Marras’ creative world blends cinema and poetry, history and visual arts. For curator Miglietti, “everything for Antonio is artistic material, his personal history, his island, his dogs, the horizon, history…” Marras’ recurring obsessions, for teeth or hands with long painted nails, for example, are also central.

She emphasized how Marras “collects, assembles and keeps everything as he is afraid of death, of voids, but nothing is dead. He gives voice to materials. It’s as if he hears the voice of things that have been cast away.”

She also underscored Marras’ “courageous” decision to accept the Triennale’s offer. “For many years, he kept everything hidden away.” There are several references throughout the exhibit to his long-standing relation with artists Maria Lai and Carol Rama, who encouraged Marras to show his art.

Several installations are set up, marked off by old doors and window frames, creating separate rooms.
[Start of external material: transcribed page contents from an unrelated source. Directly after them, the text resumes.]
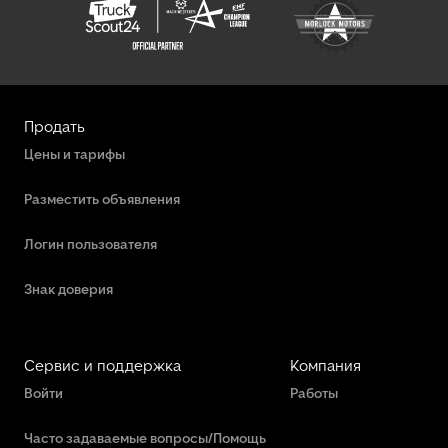
Продать
Цены и тарифы
Разместить объявления
Логин пользователя
Знак доверия
Сервис и поддержка
Компания
Войти
Работы
Часто задаваемые вопросы/Помощь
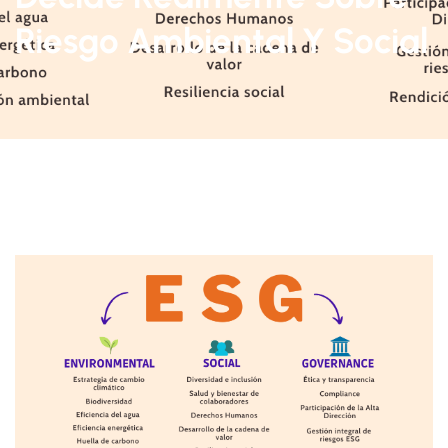
Riesgo Ambiental Y Social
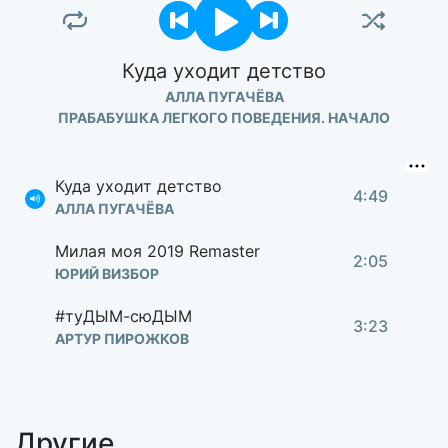
Куда уходит детство
АЛЛА ПУГАЧЁВА
ПРАБАБУШКА ЛЕГКОГО ПОВЕДЕНИЯ. НАЧАЛО
Куда уходит детство
4:49
АЛЛА ПУГАЧЁВА
Милая моя 2019 Remaster
2:05
ЮРИЙ ВИЗБОР
#туДЫМ-сюДЫМ
3:23
АРТУР ПИРОЖКОВ
Другие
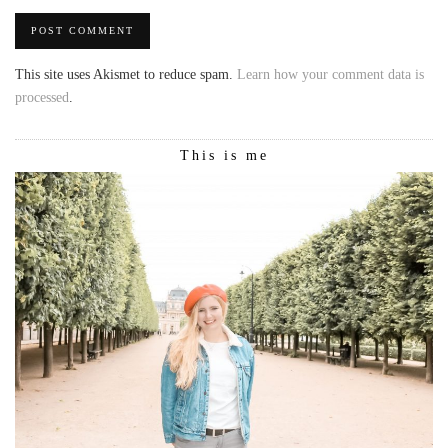
This site uses Akismet to reduce spam.
Learn how your comment data is
processed
.
This is me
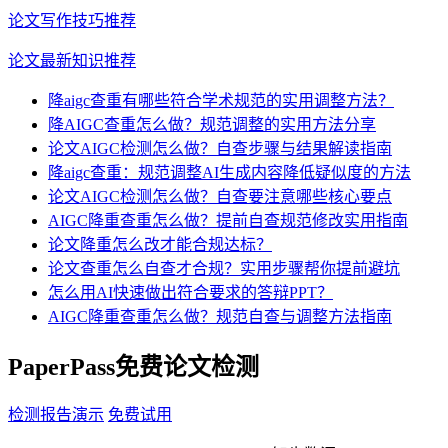
论文写作技巧推荐
论文最新知识推荐
降aigc查重有哪些符合学术规范的实用调整方法？
降AIGC查重怎么做？规范调整的实用方法分享
论文AIGC检测怎么做？自查步骤与结果解读指南
降aigc查重：规范调整AI生成内容降低疑似度的方法
论文AIGC检测怎么做？自查要注意哪些核心要点
AIGC降重查重怎么做？提前自查规范修改实用指南
论文降重怎么改才能合规达标？
论文查重怎么自查才合规？实用步骤帮你提前避坑
怎么用AI快速做出符合要求的答辩PPT？
AIGC降重查重怎么做？规范自查与调整方法指南
PaperPass免费论文检测
检测报告演示
免费试用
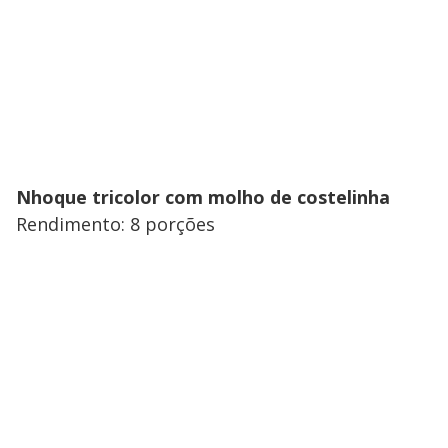
Nhoque tricolor com molho de costelinha
Rendimento: 8 porções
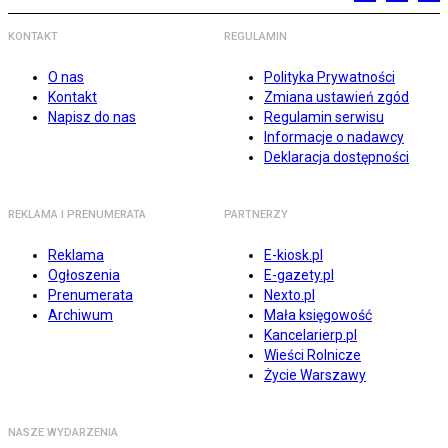
KONTAKT
REGULAMIN
O nas
Polityka Prywatności
Kontakt
Zmiana ustawień zgód
Napisz do nas
Regulamin serwisu
Informacje o nadawcy
Deklaracja dostępności
REKLAMA I PRENUMERATA
PARTNERZY
Reklama
E-kiosk.pl
Ogłoszenia
E-gazety.pl
Prenumerata
Nexto.pl
Archiwum
Mała księgowość
Kancelarierp.pl
Wieści Rolnicze
Życie Warszawy
NASZE WYDARZENIA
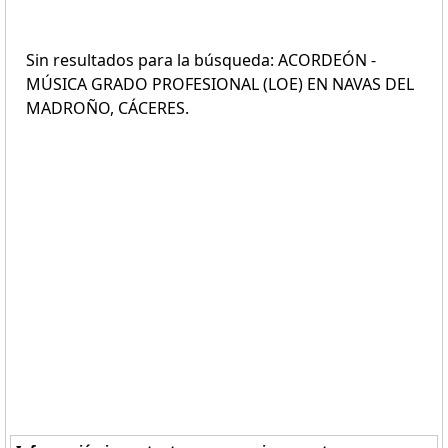
Sin resultados para la búsqueda: ACORDEÓN -
MÚSICA GRADO PROFESIONAL (LOE) EN NAVAS DEL
MADROÑO, CÁCERES.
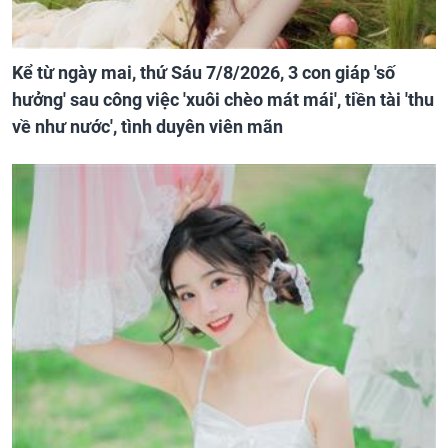
Kể từ ngày mai, thứ Sáu 7/8/2026, 3 con giáp 'số
hưởng' sau công việc 'xuôi chèo mát mái', tiền tài 'thu
về như nước', tình duyên viên mãn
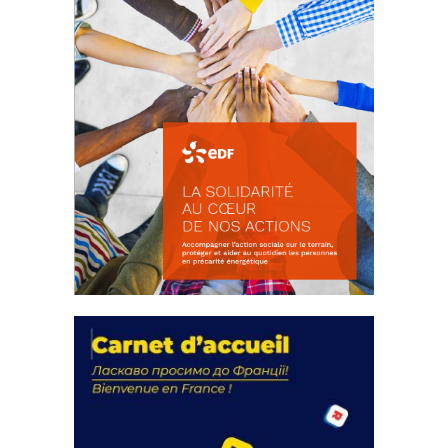
La solidarité au coeur de nos
actions
18 septembre 2023
FEUILLETER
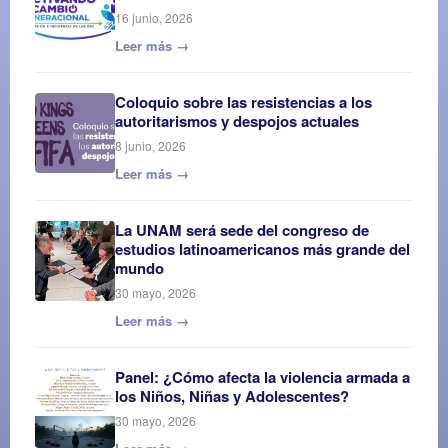
16 junio, 2026
Leer más →
Coloquio sobre las resistencias a los
autoritarismos y despojos actuales
8 junio, 2026
Leer más →
La UNAM será sede del congreso de
estudios latinoamericanos más grande del
mundo
30 mayo, 2026
Leer más →
Panel: ¿Cómo afecta la violencia armada a
los Niños, Niñas y Adolescentes?
30 mayo, 2026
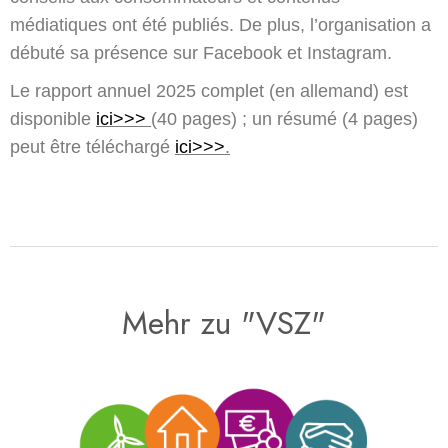
médiatiques ont été publiés. De plus, l’organisation a
débuté sa présence sur Facebook et Instagram.
Le rapport annuel 2025 complet (en allemand) est
disponible
ici>>>
(40 pages) ; un résumé (4 pages)
peut être téléchargé
ici>>>
.
Mehr zu "VSZ"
In one, Marras re-created a school, with old stuffed animals, each wearing a different look, sitting at tiny desks. In another, oversize cones are covered by old nightgowns stitched together and lit up from inside. Another is a boudoir, strewn with rugs, hiding erotic drawings. Marras’ talent for scenography is no secret for those who have attended his fashion shows, where the runway is always the stage for theatrical presentations.

“My concept of art is one where there are no barriers or borders,” said Marras. “I work materials in different ways. I believe in fusion, assembling different arts that create something else, it’s my way. I don’t have limits or scruples, I am [naïf].”

The designer also admitted he liked to “pick up things that have been thrown away.” One example is an old tennis ball, opened and dismembered that his son once picked up and gave to Marras. “I always kept it and now it’s framed,” grinned Marras.

A very long table displays Marras’ countless agendas and notebooks, which he has been filling during his trips around the world. “The exhibit is a way to put order in my chaos,” he said.

A catalogue in Italian and English published by Skira will include texts by the curator, artists, musicians, writers and poets.